Viggo Mortensen plays Halder, a professor at a German university in 1938. He is a quiet man who goes about his teaching, writes an occasional novel, deals with the nutty wife, a screaming child, and a nagging and bedridden mother. His best friend Maurice is a psychoanalyst who occasionally lends his couch to Halder. More important to the story, Maurice is a Jew.
When the Nazis asks Halder to write a paper in support of euthanasia (ask me my favorite joke on this subject sometime - I promise you'll be disappointed), Halder is honored to receive attention from someone in such a high post in the government and agrees. One catch, he finds, is that he must join the Nazi party.
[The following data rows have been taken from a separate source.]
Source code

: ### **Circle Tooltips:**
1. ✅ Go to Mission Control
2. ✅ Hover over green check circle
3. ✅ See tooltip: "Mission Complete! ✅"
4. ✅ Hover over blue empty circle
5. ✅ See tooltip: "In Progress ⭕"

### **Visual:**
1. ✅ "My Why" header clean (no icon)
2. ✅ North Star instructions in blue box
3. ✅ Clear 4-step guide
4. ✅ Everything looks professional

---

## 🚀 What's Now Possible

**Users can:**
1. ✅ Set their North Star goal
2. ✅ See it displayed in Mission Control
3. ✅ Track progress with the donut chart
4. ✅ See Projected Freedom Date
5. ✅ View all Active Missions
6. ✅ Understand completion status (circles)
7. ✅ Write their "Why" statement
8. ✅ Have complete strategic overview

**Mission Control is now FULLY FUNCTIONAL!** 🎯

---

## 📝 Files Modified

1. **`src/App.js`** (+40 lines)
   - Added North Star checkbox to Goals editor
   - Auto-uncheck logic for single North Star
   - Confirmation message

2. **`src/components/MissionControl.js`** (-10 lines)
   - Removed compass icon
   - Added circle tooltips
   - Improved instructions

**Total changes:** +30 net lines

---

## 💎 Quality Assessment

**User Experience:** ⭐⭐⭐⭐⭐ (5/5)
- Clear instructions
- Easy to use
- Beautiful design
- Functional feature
He agrees, which is a slap in the face to Maurice, though Halder reasons that it's not like anybody's talking about hauling away all the Jews.
Next, they haul away all the Jews. If you feel like I've given away the plot here, then you failed Junior High history class, or at least you should have. Anyway, it at least appears you can read, so well done there. Halder does try to help Maurice, even if it wasn't a grandiose effort. I mean, he was momentarily distracted by his mother's attempted suicide and all, so it wasn't like he was just loafing around. He fails, with some help it turns out, and then sets out to find his friend.
Well, I guess it was well done, but I just really didn't like the characters enough. And the whole thing with all the Germans running around talking in English accents really threw me for a loop. I'm sorry, but saying "Heil, Hitler" in a typicaqlly apologetic English cadence just doesn't carry the same effect. I felt sorry for Maurice, but not much for anyone else. My imdb rating: 6/10.